Safety and Cybersecurity Under Emerging EU Legislation for Industry: A Use-Case Driven Perspective

Ndeye G. Ndiaye, Karl Waedt, Nicolas Dejon, Chrystel Gaber, Achilleas Marinakis, Christos A. Gizelis, Gürkan Gür, Marc Rennhard, Oumayma Zeddini, Jean-Philippe Wary, Dominico Orlando, Claire Loiseaux, Vangelis Photiou, Nikolaos Koulierakis, Vasiliki Danilatou

Abstract

In the era of Industry 4.0, the European Union’s evolving regulatory landscape—comprising the European Cyber Resilience Act (EU CRA), the NIS2 Directives, and the European Artificial Intelligence Act (EU AI Act)—requires organizations to align technical, organizational, and risk governance practices across complex operational environments.
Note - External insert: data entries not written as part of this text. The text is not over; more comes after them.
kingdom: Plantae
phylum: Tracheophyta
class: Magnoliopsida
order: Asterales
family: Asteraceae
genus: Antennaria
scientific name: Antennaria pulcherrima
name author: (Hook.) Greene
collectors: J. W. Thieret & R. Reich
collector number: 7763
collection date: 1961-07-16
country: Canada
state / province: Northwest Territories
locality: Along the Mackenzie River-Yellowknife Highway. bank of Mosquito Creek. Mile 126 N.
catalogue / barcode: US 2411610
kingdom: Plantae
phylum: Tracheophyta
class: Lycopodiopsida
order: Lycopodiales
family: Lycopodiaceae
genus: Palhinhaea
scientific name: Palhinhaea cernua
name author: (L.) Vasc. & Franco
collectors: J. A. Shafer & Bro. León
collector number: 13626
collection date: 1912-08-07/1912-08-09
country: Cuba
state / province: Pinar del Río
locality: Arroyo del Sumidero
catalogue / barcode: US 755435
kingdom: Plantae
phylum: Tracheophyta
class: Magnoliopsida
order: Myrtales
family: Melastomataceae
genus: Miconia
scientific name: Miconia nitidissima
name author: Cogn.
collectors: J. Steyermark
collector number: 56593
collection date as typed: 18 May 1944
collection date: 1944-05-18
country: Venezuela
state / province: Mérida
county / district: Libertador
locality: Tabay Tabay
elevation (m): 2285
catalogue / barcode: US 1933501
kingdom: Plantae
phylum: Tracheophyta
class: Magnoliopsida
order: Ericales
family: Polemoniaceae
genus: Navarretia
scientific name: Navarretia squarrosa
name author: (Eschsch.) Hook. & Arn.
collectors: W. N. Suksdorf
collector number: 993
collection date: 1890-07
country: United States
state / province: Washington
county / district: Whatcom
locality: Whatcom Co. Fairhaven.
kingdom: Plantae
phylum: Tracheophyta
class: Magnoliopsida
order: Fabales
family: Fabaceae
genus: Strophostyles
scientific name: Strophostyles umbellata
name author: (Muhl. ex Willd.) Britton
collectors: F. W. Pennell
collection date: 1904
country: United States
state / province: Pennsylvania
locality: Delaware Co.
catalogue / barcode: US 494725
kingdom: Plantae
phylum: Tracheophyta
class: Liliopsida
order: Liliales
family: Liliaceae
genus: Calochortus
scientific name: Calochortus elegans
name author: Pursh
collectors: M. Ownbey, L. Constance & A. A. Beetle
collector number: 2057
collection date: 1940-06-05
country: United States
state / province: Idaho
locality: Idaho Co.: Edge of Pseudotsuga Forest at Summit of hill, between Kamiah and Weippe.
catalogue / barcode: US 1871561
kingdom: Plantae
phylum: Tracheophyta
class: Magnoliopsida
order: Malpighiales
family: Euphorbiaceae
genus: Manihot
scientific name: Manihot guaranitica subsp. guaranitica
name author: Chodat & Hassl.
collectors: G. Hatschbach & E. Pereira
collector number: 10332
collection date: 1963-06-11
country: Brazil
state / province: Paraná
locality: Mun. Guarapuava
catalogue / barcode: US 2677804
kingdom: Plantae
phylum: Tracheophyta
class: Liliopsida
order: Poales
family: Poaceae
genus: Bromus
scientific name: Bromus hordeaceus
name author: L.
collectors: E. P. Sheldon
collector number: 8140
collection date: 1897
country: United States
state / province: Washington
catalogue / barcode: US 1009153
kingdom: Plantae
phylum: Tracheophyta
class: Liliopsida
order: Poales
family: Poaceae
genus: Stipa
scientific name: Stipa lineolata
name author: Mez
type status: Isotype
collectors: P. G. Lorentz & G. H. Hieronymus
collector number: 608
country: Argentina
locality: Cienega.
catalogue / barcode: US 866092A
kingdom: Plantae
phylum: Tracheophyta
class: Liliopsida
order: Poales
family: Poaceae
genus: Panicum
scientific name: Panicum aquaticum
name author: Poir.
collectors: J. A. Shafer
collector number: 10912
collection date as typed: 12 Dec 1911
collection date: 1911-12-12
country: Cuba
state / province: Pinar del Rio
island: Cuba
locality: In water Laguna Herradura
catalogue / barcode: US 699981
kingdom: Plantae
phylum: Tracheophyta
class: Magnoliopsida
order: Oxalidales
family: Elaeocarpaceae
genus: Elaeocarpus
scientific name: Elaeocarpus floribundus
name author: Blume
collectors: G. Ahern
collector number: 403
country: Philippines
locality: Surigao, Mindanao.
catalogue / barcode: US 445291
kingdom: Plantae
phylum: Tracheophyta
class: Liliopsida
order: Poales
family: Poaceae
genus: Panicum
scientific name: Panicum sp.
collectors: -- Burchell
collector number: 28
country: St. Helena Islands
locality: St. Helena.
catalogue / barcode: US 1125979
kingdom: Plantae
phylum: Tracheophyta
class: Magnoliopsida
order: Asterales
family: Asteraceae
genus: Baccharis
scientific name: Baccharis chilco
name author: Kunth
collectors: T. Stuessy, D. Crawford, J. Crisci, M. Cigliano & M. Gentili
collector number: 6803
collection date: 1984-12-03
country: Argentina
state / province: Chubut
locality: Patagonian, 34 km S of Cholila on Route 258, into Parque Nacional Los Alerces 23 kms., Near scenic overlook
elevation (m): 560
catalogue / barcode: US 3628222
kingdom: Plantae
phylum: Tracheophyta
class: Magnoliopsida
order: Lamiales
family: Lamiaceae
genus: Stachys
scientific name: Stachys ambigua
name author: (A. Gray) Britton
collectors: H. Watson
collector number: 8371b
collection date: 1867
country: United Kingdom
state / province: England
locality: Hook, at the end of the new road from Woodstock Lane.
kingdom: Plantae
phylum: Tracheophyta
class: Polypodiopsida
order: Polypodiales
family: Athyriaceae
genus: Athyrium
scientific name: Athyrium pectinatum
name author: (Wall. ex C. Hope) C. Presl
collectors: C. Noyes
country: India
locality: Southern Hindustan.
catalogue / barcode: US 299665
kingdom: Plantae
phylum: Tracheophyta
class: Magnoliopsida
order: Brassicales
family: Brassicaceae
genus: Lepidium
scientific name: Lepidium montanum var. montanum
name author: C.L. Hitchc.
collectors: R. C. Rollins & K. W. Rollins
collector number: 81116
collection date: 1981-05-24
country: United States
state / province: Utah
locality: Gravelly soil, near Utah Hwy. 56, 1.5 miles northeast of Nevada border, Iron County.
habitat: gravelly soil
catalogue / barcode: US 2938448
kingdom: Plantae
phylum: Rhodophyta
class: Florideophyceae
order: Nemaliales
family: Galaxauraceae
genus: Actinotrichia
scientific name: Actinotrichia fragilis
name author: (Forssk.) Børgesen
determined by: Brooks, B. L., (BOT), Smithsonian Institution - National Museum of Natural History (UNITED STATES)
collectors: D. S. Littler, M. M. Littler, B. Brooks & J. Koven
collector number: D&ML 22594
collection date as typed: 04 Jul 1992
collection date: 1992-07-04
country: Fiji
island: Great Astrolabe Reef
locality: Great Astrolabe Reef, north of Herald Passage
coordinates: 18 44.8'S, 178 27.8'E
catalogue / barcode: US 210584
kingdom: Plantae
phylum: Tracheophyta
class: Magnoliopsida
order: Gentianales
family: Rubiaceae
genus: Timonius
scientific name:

However, this alignment is far from straightforward, particularly in sectors where safety-critical systems are also exposed to cyber threats, and where compliance must extend across diverse supply chains. In fact, the increasing convergence of functional safety and cybersecurity requirements introduces a significant challenge for industrial sectors operating under both domain-specific standards and emerging EU regulations. This paper examines the practical implications through three industrial use cases from the energy, telecommunications, and manufacturing sectors. Each use case highlights the interplay between vertical safety standards (e.g., IEC 61508, ISO 10218, ISO/TS 15066, SEVESO), cybersecurity frameworks (e.g., IEC 62443, PCI DSS), and EU-wide legislative requirements. The paper identifies cross-sector patterns and highlights the need for harmonized approaches to risk management and compliance in both the safety and cybersecurity domains. It contributes to a strong foundation to share practical challenges from real-world integration, which leans towards a novel, harmonized co-assurance and continuous certification framework.